Ethereum bulls are still rejoicing after last week’s successful Ethereum Merge. The Ethereum network shifted from proof of work to proof of stake — a massive undertaking likened to changing a spaceship engine mid-flight.
It was a long time coming. The Merge was beset by delays for years. But the wait seems to have been worth it.
Now that we’re on the other side of it, it’s important for investors to understand the broader implications of the Merge. Because the Merge is not just a boon for Ethereum. It’s good for the entire crypto universe.
Massive Energy Savings
Ethereum’s new proof of stake system makes the network more sustainable. And “more sustainable” is an understatement. Moving away from energy-intensive mining to its new staking protocol should enable Ethereum to consume 99.9% less energy. That’s huge — especially since crypto has been criticized for its large carbon footprint.
Ethereum is the second-largest crypto by market cap. The fact that developers were able to successfully reduce its energy consumption by such a massive amount is a net positive for the crypto market as a whole. It shows that large cryptos can be agile and adapt to changing needs. And it paves the way for other crypto projects to adopt similarly sustainable approaches.

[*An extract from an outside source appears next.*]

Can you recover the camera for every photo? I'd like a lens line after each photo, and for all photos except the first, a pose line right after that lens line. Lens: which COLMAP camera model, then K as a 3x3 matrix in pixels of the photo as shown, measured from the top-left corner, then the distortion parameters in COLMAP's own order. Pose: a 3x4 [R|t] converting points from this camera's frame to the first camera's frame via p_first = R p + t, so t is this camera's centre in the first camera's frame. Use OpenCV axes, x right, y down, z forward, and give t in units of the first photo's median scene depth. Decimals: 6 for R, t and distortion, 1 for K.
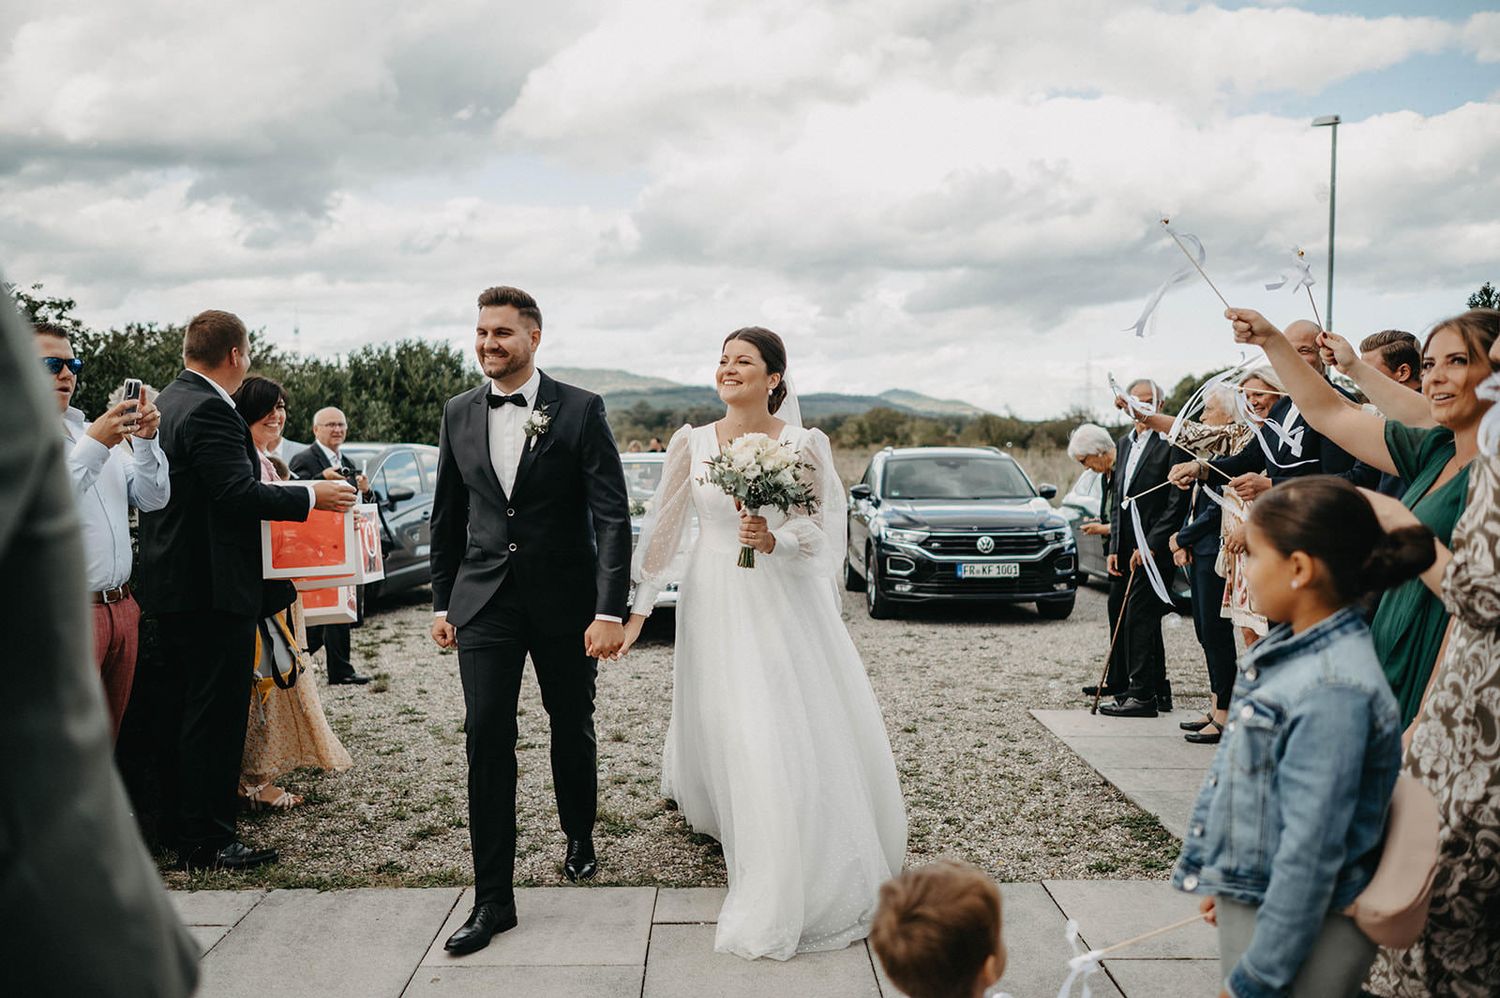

As climate change worsens, it’s vital that crypto finds a way to be sustainable. Ethereum proves that it’s possible.
A Growing User Base
Ethereum’s transition to proof of stake means that more members of the Ethereum network will be able to earn rewards for participating in and securing the network. Rather than relying on miners to validate transactions, ETH holders can stake a portion of their holdings in order to validate transactions and earn a share of transaction fees.
This incentivizes more ETH holders to become active participants in securing the network, which should in turn attract even more users to the network. Ethereum is making it easier for ETH investors to profit from the network. Just as startups use crowdfunding to find enthusiastic users-turned-investors, Ethereum is expanding the crypto ecosystem by opening it up to more participants. New crypto investors — some of whom may be learning about crypto through the news of the Merge — are entering the crypto space. And that growth is good news for the crypto market as a whole.
The Merge was a major software upgrade and an incredible feat of technology. It’s a testament to the ETH developers that they were able to make it happen. And now that Ethereum is in the news because of it, it’s piquing more investor interest. That includes institutional investors. Just this week, Nasdaq started offering institutional investors custody services for both bitcoin and Ethereum.
“We believe this next wave of the revolution is going to be driven by mass institutional adoption,” said Ira Auerbach, head of Nasdaq Digital Assets. “I can think of no better place to bring that trust and brand to the market than Nasdaq.”
Overall institutional investor sentiment has been warming to Ethereum, even before the Merge. And while many institutions are still waiting to dip their toes into Ethereum, it’s only a matter of time before they take the leap. Institutional investors need to diversify their crypto exposure, and now that they’re getting used to bitcoin, Ethereum is the natural next step.
A Bright Future
The Merge is a major milestone for the Ethereum community. Yes, there’s still more work to be done. But for Ethereum investors — and crypto investors in general — this is a win.
In the short to mid-term, the crypto bear market is likely to continue. Even coming off of the Merge’s success, Ethereum has been down over the past week. And the SEC is losing its mind over the Merge and suggesting it might make Ethereum a security. But the short-term price action and potential regulatory uncertainty don’t negate Ethereum’s larger potential. In the long term, things will improve.